TESTO DI STUDIO ::
# # #

Pompei è uno degli esempi maggiormente rappresentativi della vita dei gladiatori, degli edifici a loro riservati, dell’organizzazione e dello svolgimento dei giochi. Tra gli edifici conservati nella città si trovano: l’anfiteatro, l’armeria, la caserma e le abitazioni. La prima attestazione del termine gladiatores, in ambito romano, è da far risalire a Tito Livio che, parlando dei duellanti campani, si riferiva però a fenomeni preesistenti di derivazione italica. Secondo le fonti, i Romani importarono questo genere di duello dagli Etruschi, dal III secolo A.c. Servio ci informa che i primi gladiatori erano chiamati bustuarii, rivelando il nome etrusco con cui questo popolo identificava i propri gladiatori, confermando poi, Cicerone, tale indicazione. Sulla base dei dati archeologici posseduti non è tuttavia possibile confermare l’ipotesi di una origine etrusca del fenomeno dei gladiatori. Tipicamente etrusca invece era la figura del “Caronte” connessa alla morte ed al sacrificio; tuttavia non sembra legata alla gladiatura che gli stessi Etruschi acquisirono dalla oplomachie che si svolgevano in Campania.

La figura del Caronte Etrusco, a Roma, fu sostituita con l’immagine del dio Mercurio, l’accompagnatore di anime che, assieme ad altre figure appartenenti alla mitologia romana, rendeva più avvincenti gli spettacoli che si svolgevano negli anfiteatri dell’impero. Dai reperti archeologici rinvenuti e possibile affermare con certezza che dal I secolo d.c. fu introdotta la celebre usanza di sottoporre al giudizio del pubblico la sorte del gladiatore perdente. Il termine gladiatura trae quindi le sue origini dalle cerimonie funerarie ed infatti questo spettacolo, nelle sue prime forme, non fu altro che un sacrificio di vite umane dove non interessava se il combattente fosse o meno valoroso, bensì che sacrificasse la propria vita in onore del defunto.

# # #

CONSEGNA ::
Ricopia parola per parola il passo del testo sui gladiatori compreso tra "La figura del Caronte" e "onore del defunto.", estremi inclusi. Per svolgere il lavoro basati unicamente sul testo riportato sopra.

ELENCO DATI ::

# # #

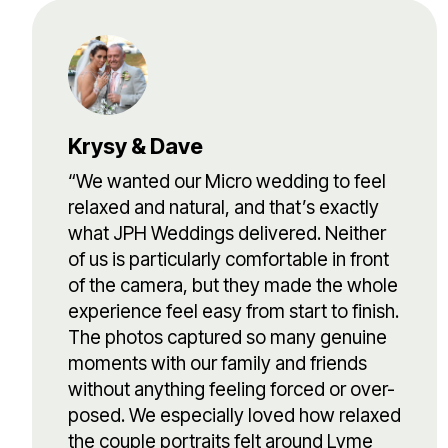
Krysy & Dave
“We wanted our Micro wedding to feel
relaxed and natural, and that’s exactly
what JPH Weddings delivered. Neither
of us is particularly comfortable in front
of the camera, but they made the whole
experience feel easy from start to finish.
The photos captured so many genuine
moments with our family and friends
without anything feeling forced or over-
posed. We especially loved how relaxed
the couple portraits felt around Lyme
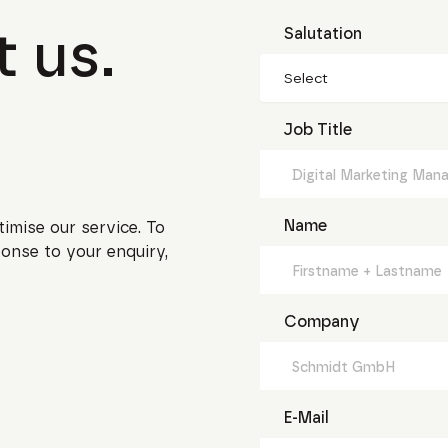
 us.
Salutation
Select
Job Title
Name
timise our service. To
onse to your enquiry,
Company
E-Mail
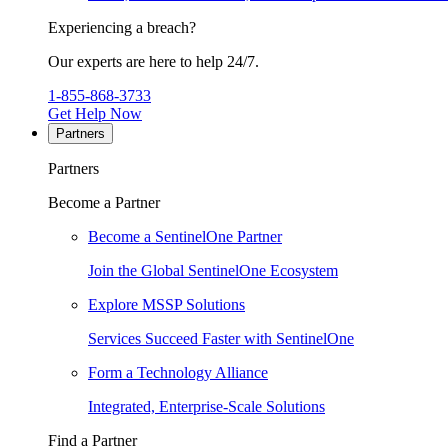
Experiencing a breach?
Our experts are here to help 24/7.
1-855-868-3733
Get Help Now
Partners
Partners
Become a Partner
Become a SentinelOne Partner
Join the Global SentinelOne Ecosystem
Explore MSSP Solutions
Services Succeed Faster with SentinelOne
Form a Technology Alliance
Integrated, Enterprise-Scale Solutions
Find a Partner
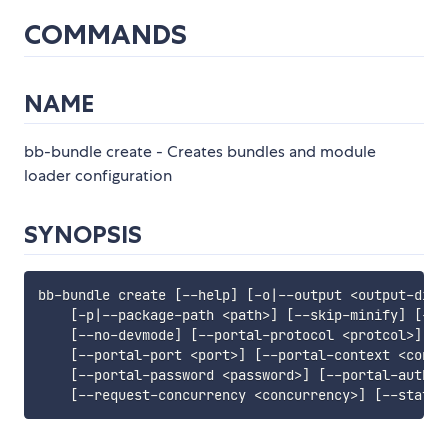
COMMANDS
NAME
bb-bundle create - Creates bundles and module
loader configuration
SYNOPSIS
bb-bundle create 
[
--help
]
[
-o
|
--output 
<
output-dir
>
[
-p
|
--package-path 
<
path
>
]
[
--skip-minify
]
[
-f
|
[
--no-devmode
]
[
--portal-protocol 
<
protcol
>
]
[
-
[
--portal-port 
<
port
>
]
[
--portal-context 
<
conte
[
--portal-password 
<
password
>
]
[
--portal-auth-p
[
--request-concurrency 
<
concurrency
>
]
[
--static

# # #

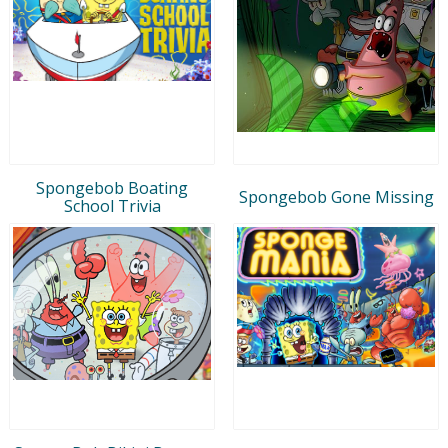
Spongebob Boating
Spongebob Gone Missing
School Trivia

# # #

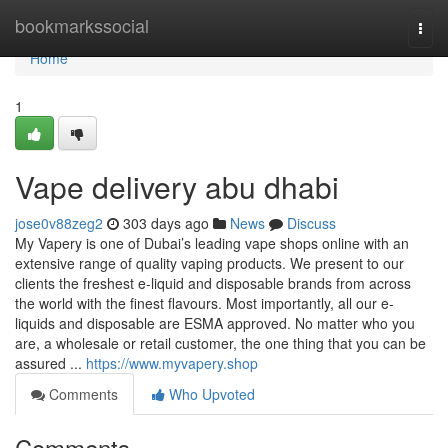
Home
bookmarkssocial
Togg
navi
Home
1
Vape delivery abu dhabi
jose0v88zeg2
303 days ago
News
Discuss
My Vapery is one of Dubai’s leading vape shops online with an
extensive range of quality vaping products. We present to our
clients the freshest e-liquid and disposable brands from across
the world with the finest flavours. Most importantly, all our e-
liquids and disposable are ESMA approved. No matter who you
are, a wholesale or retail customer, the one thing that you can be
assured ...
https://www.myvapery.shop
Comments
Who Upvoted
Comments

# # #

SPAZIO RISPOSTA ::
La figura del Caronte Etrusco, a Roma, fu sostituita con l’immagine del dio Mercurio, l’accompagnatore di anime che, assieme ad altre figure appartenenti alla mitologia romana, rendeva più avvincenti gli spettacoli che si svolgevano negli anfiteatri dell’impero. Dai reperti archeologici rinvenuti e possibile affermare con certezza che dal I secolo d.c. fu introdotta la celebre usanza di sottoporre al giudizio del pubblico la sorte del gladiatore perdente. Il termine gladiatura trae quindi le sue origini dalle cerimonie funerarie ed infatti questo spettacolo, nelle sue prime forme, non fu altro che un sacrificio di vite umane dove non interessava se il combattente fosse o meno valoroso, bensì che sacrificasse la propria vita in onore del defunto.